Mohammad Reza Shah Pahlavi in The War on Terror
Mohammad Reza Shah Pahlavi (1919–1980) was the Shah of Iran from 1941 to 1979. He was born in Tehran, sent to school in Switzerland as a child, and he completed his education at a Tehran military school. He was married three times, the first time to Dilawar Princess Fawzia, a daughter of Faroq I, King of Egypt.
In 1941, Mohammad Reza Shah Pahlavi ascended to the throne after his father, Reza Shah, was forced to abdicate by Great Britain and Russia, who feared that the elder Shah was too close to the Germans.
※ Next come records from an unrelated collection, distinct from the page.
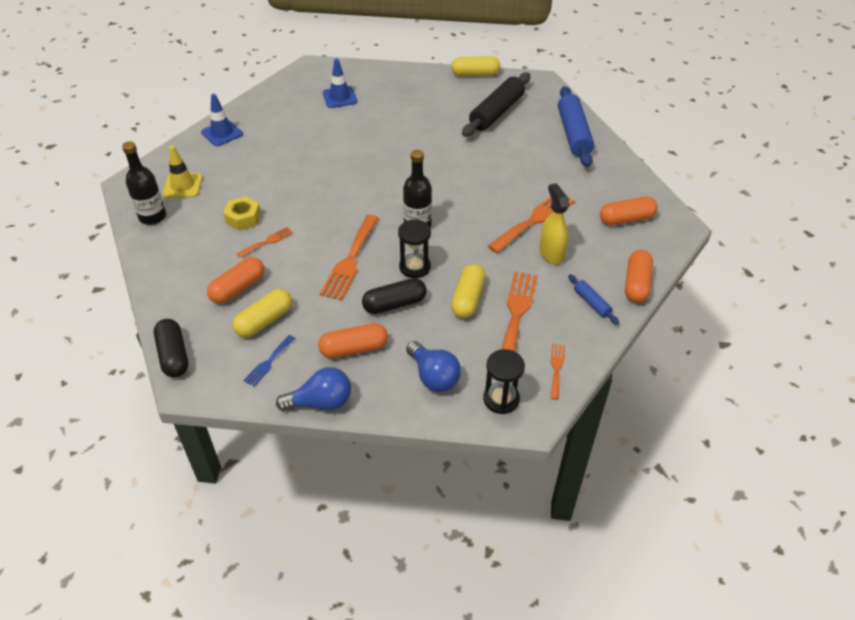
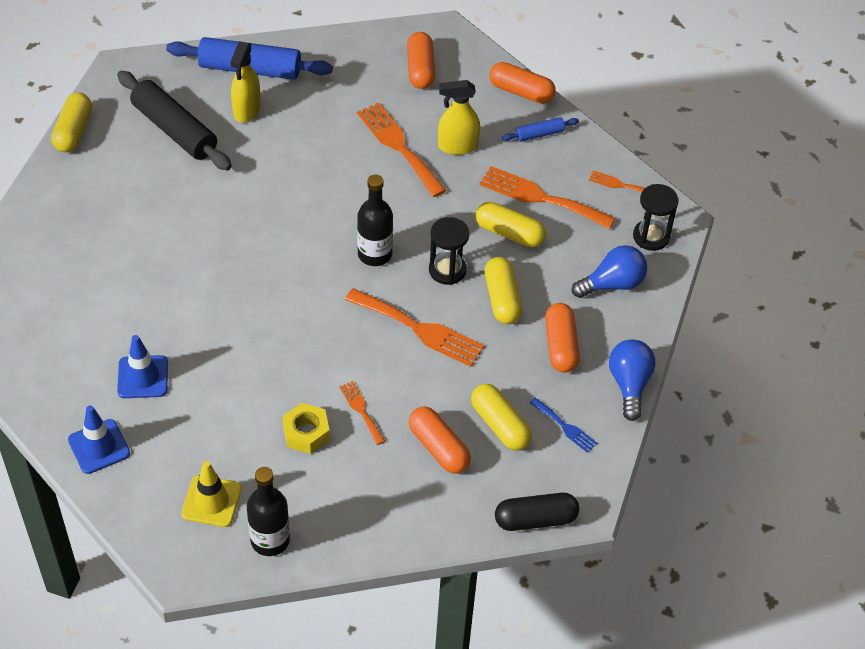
camera: 80 degrees left, 5 degrees up
(339, 97) = (64, 293): blue traffic cone -> blue traffic cone (143, 377)
(394, 304) = (502, 299): black capsule -> yellow capsule
(532, 139) = (246, 110): none -> yellow spray bottle

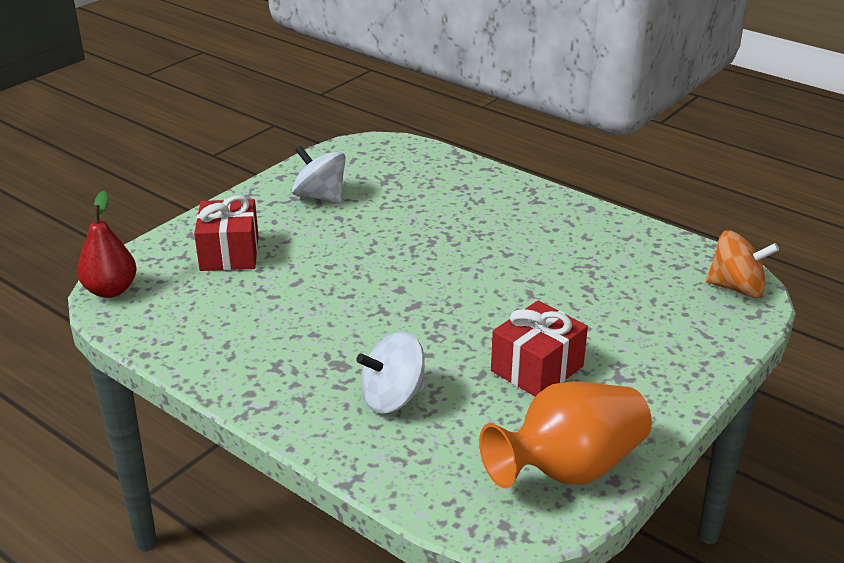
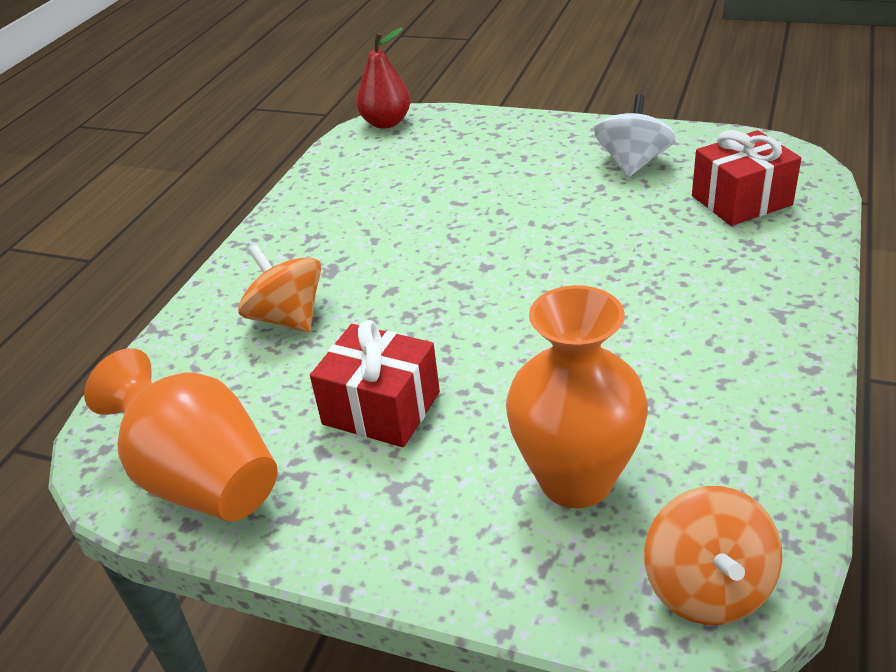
camera: 75 degrees right, 5 degrees up
(229, 253) = (482, 152): red gift -> red gift (741, 200)
(393, 398) = (287, 318): white spinning top -> orange spinning top
(643, 307) = (576, 480): none -> orange vase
Pahlavi proved a reliable ally during the war and continued his pro-Western policies after the end of the war. He was temporarily driven from power in 1953 by reformers led by Prime Minster Mohammed Mosaddeq, but he was restored to power in a coup orchestrated by British and American intelligence agencies.
As Shah, Mohammad Reza pursued a program of modernization. He granted women the right to vote and he mounted a literacy campaign. But, according to his critics, he spent too much on defense and he built an internal security force (SAVAK) that brutally crushed his political opponents.
In 1979, he was driven from power by Islamic fudamentalists led by the Ayatollah Khomeini. These Shiite Muslims believed that the Shah's reforms threatened traditional religious values. Moderates, disgusted by the Shah's opulent lifestyle and the brutality of SAVAK, also joined in ousting the Shah.
Dying of cancer, he was granted temporary medical asylum in the United States before moving to Egypt where he died in 1979.